■ EXCERTO
=======
Soares vai mais longe e numa ameaça disfarçada de aviso diz: “É melhor demitirem-se agora enquanto ainda podem ir a pé para casa”, porque senão será tarde demais. Tarde demais para quê?

O que está em causa é saber com que legitimidade centenas de agentes das forças de segurança em manifestação se arrogam o direito de desautorizar os seus colegas em serviço, rompendo a barreira que os impedia de chegar à porta do Parlamento e depois, a dois passos da porta dizerem que não querem fazer mal, é só um aviso. Aviso de quê?

Acaso os agentes de segurança, capitaneados pelos organizadores do encontro das esquerdas nos estão a querer dizer que, daqui para a frente, ou é com as regras e acordo dos próprios ou acaba-se a democracia?

Será que o Dr. Soares, tão zeloso da independência, legitimidade e do respeito pelo Tribunal Constitucional, acha desprezível o papel das forças de segurança num Estado de Direito Democrático e, portanto, aplaude a manifestação de ontem? E achará ele que a legitimidade que tantas vezes o elegeu não é assim tão legítima quando elege aqueles com quem não concorda e, portanto, pode ser violada?
=======
■ TAREFA A REALIZAR
Extraia na íntegra o excerto acima sobre a manifestação de agentes de segurança junto ao Parlamento, sem alterar uma única palavra.

■ DADOS FORNECIDOS
=======
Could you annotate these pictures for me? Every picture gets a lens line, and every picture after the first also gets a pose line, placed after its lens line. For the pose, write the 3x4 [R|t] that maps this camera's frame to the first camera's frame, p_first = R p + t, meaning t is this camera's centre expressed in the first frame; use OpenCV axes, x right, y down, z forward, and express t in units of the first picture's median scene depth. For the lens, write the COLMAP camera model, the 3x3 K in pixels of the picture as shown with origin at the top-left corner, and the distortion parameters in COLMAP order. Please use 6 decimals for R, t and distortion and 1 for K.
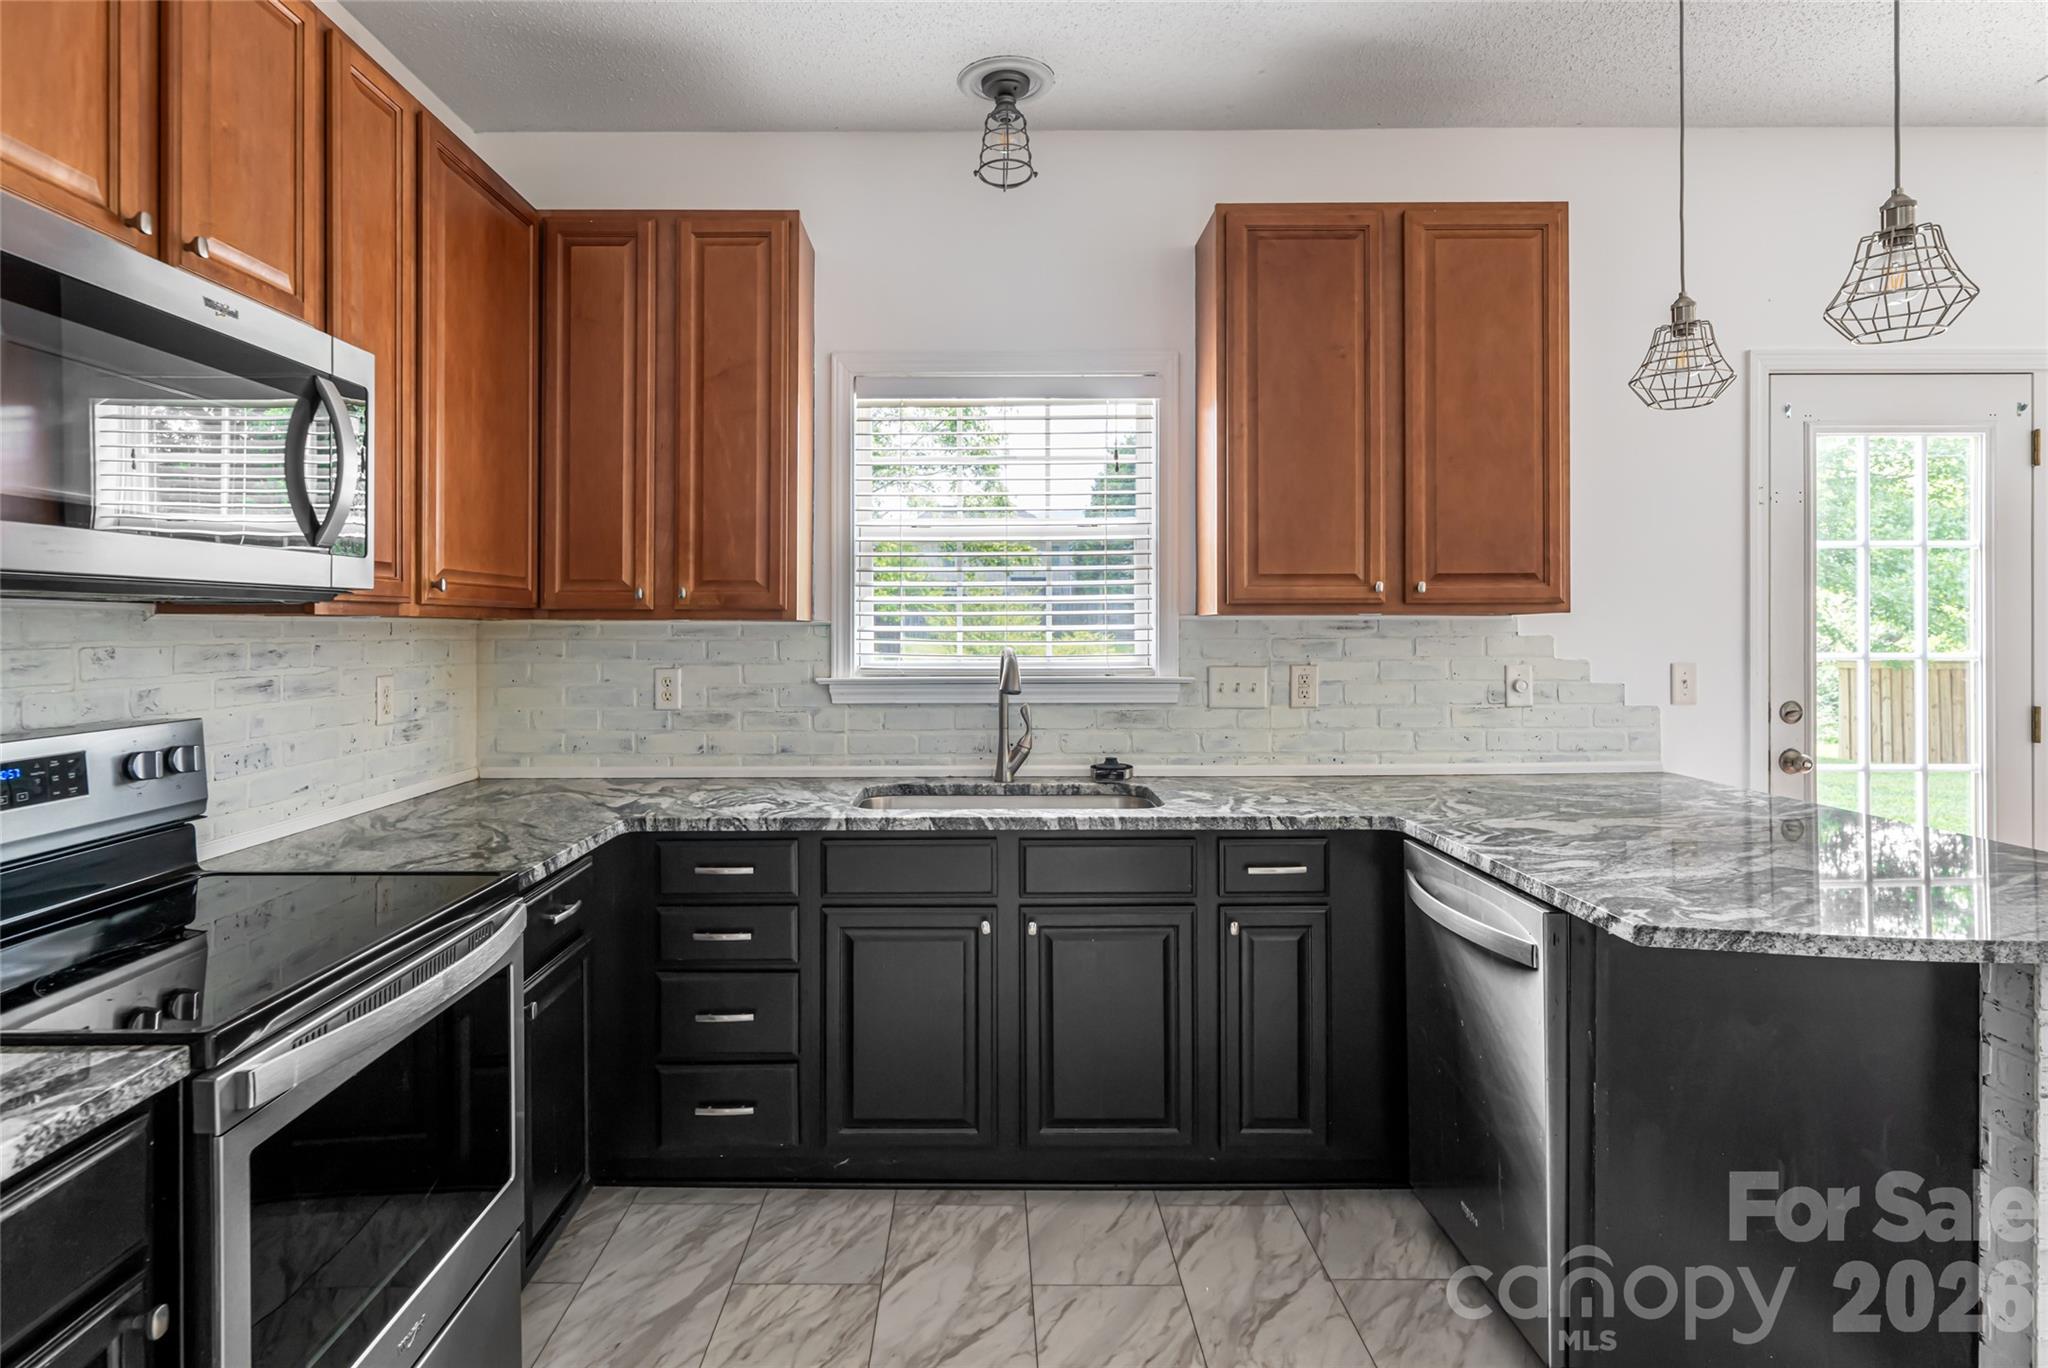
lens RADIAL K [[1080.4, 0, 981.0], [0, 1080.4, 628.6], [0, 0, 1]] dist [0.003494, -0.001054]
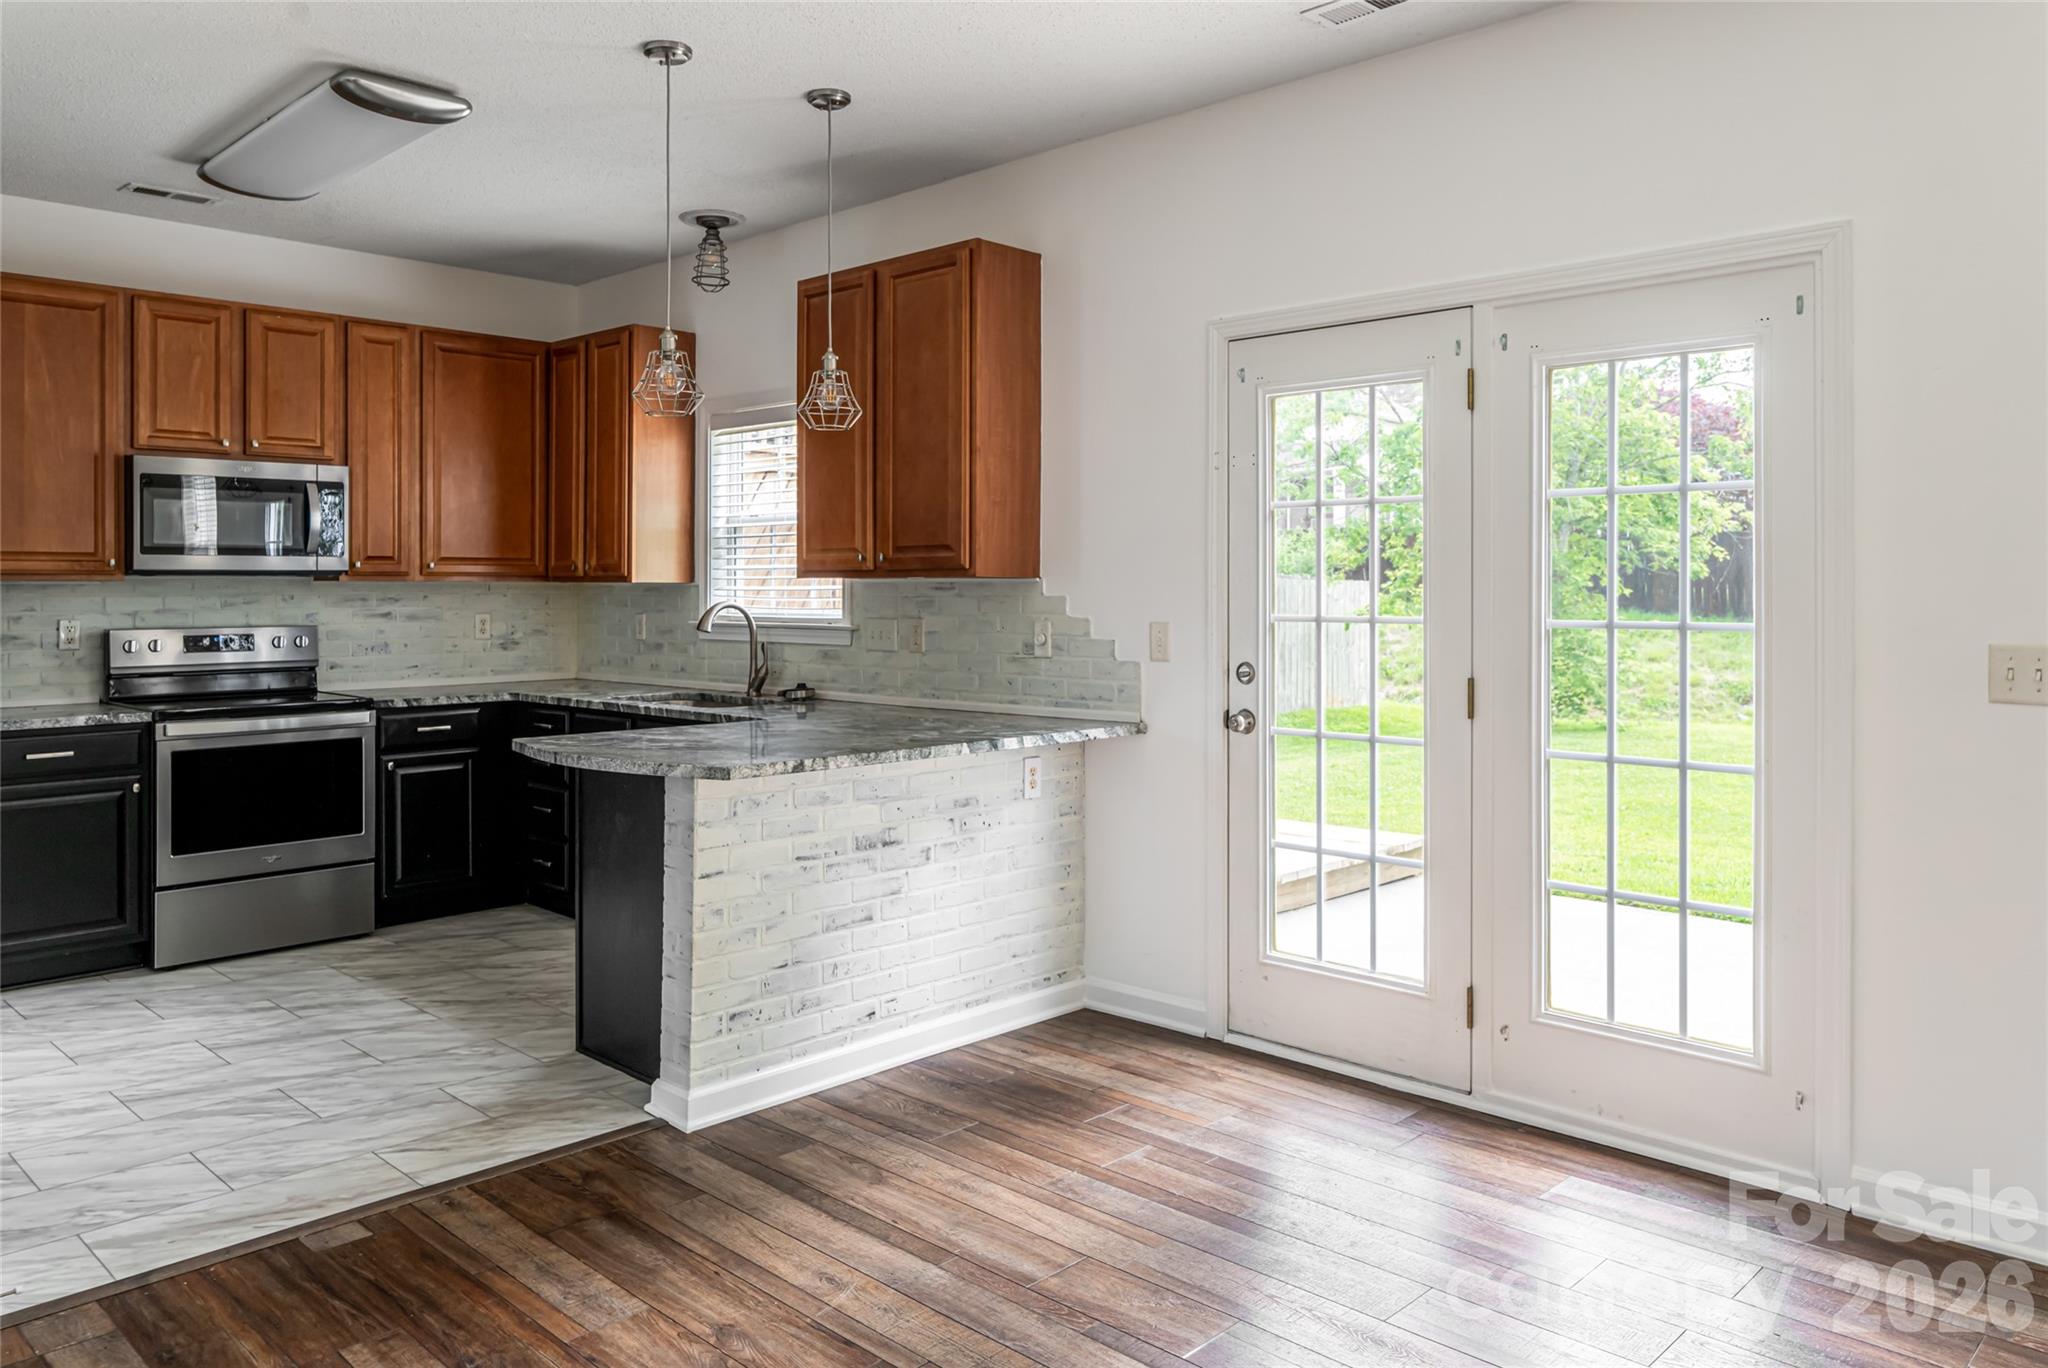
=======
■ RESOLUÇÃO DO PROBLEMA
Soares vai mais longe e numa ameaça disfarçada de aviso diz: “É melhor demitirem-se agora enquanto ainda podem ir a pé para casa”, porque senão será tarde demais. Tarde demais para quê?

O que está em causa é saber com que legitimidade centenas de agentes das forças de segurança em manifestação se arrogam o direito de desautorizar os seus colegas em serviço, rompendo a barreira que os impedia de chegar à porta do Parlamento e depois, a dois passos da porta dizerem que não querem fazer mal, é só um aviso. Aviso de quê?

Acaso os agentes de segurança, capitaneados pelos organizadores do encontro das esquerdas nos estão a querer dizer que, daqui para a frente, ou é com as regras e acordo dos próprios ou acaba-se a democracia?

Será que o Dr. Soares, tão zeloso da independência, legitimidade e do respeito pelo Tribunal Constitucional, acha desprezível o papel das forças de segurança num Estado de Direito Democrático e, portanto, aplaude a manifestação de ontem? E achará ele que a legitimidade que tantas vezes o elegeu não é assim tão legítima quando elege aqueles com quem não concorda e, portanto, pode ser violada?